If Drinking Tea While Pregnant or Breastfeeding, Moderation Is the Word

It’s a common question: Is it safe to drink tea while pregnant or breastfeeding? The simple answer: Yes, it’s safe, in moderation.

There are, of course, a few caveats.

First, “always check with your healthcare provider about any dietary issues, including teas and herbs, as they can potentially interact with some medications and cause side effects,” says Dr. Nada Milosavljevic, a Harvard-trained physician and Certified Tea Specialist.

And it’s wise to limit caffeine.

“The literature has generally suggested the risk from caffeine to humans during pregnancy is low but present,” says Milosavljevic, who is director of the Integrative Health Program at Massachusetts General Hospital and a faculty member at Harvard Medical School.

Typically, it’s suggested that pregnant women who consume caffeine should limit their intake to less than 200mg/per day. An eight-ounce cup of tea has 26 mg. of caffeine, according to the U.S. Department of Agriculture. The Specialty Tea Institute estimates that a cup of tea has about 40 mg. of caffeine.

Something to keep in mind, Milosavljevic adds, is that caffeine is metabolized more slowly in pregnant women and easily crosses the placenta.

“Although the risk from small doses of caffeine are generally low, several studies have shown moderate to heavy caffeine consumption increases the risk for spontaneous abortion and IUGR (intrauterine growth restriction),” she says.

There are some studies that have associated caffeine, along with cigarette smoking and alcohol, with IUGR, she notes. IUGR is defined as fetal weight that is below the 10th percentile for gestational age during pregnancy, as determined through an ultrasound.

For this reason, she notes, to be safe, some women decrease or omit caffeine from their diet during pregnancy.

There are plenty of options to consider if you want to avoid getting too much caffeine; there are lower caffeinated teas and herbal tisanes. How you prepare the tea can also make a difference in how much caffeine it contains.

An added benefit to herbal tisanes is that they can be quite soothing, according to Milosavljevic. “For example, studies have shown that ginger tisane can help with morning sickness and chamomile tisane can sooth an upset stomach. Another is dandelion tisane which can help with morning sickness and also contains nutrients and minerals.”

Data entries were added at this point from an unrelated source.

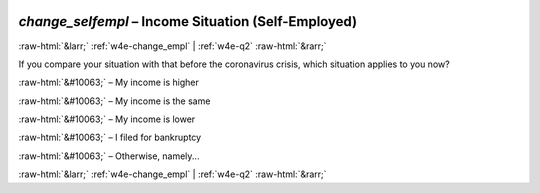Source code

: .. _w4e-change_selfempl: 

 
 .. role:: raw-html(raw) 
        :format: html 
 
`change_selfempl` – Income Situation (Self-Employed)
====================================================================== 


:raw-html:`&larr;` :ref:`w4e-change_empl` | :ref:`w4e-q2` :raw-html:`&rarr;` 
 

If you compare your situation with that before the coronavirus crisis, which situation applies to you now?
 
:raw-html:`&#10063;` – My income is higher
 
:raw-html:`&#10063;` – My income is the same
 
:raw-html:`&#10063;` – My income is lower
 
:raw-html:`&#10063;` – I filed for bankruptcy
 
:raw-html:`&#10063;` – Otherwise, namely...
 

.. image:: ../_screenshots/w4-change_selfempl.png 


:raw-html:`&larr;` :ref:`w4e-change_empl` | :ref:`w4e-q2` :raw-html:`&rarr;` 
 
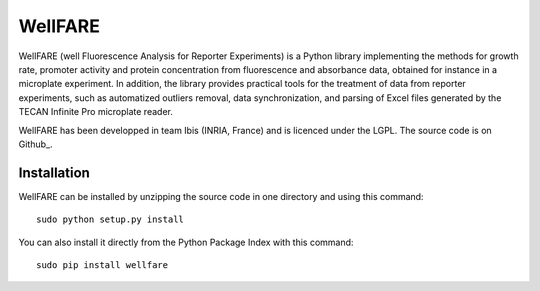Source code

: WellFARE
==========

WellFARE (well Fluorescence Analysis for Reporter Experiments) is a Python library implementing the methods for growth rate, promoter activity and protein concentration from fluorescence and absorbance data, obtained for instance in a microplate experiment. In addition, the library provides practical tools for the treatment of data from reporter experiments, such as automatized outliers removal, data synchronization, and parsing of Excel files generated by the TECAN Infinite Pro microplate reader.


WellFARE has been developped in team Ibis (INRIA, France) and is licenced under the LGPL. The source code is on Github_.

Installation
--------------

WellFARE can be installed by unzipping the source code in one directory and using this command: ::

    sudo python setup.py install

You can also install it directly from the Python Package Index with this command: ::

    sudo pip install wellfare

Also, there’s an herbal tisane, raspberry leaf, which is purported to help strengthen the uterine muscle, she adds. “But, do consult with your healthcare provider and consider this option only for later in your pregnancy.”

Milosavljevic recommends avoiding the herbal tisanes licorice, black cohosh, and berberine.

Breastfeeding & Tea

If breastfeeding, consider that teas and herbs may be passed in the breast milk, Milosavljevic says. “So, those teas and herbs that are safe during pregnancy will likely also be safe after birth. Likewise, the same precautions exercised while pregnant are prudent choices while breastfeeding.”

Dr. Nupur Gupta, the director of Well Woman Clinic in, Gurgaon India, warns breastfeeding women that too much caffeine may affect an infant’s  sleeping pattern, since the caffeine is passed through the blood stream and then breast milk to the baby.

“Bear in mind that moderation is the key,” Gupta told The Health Site, an Indian website.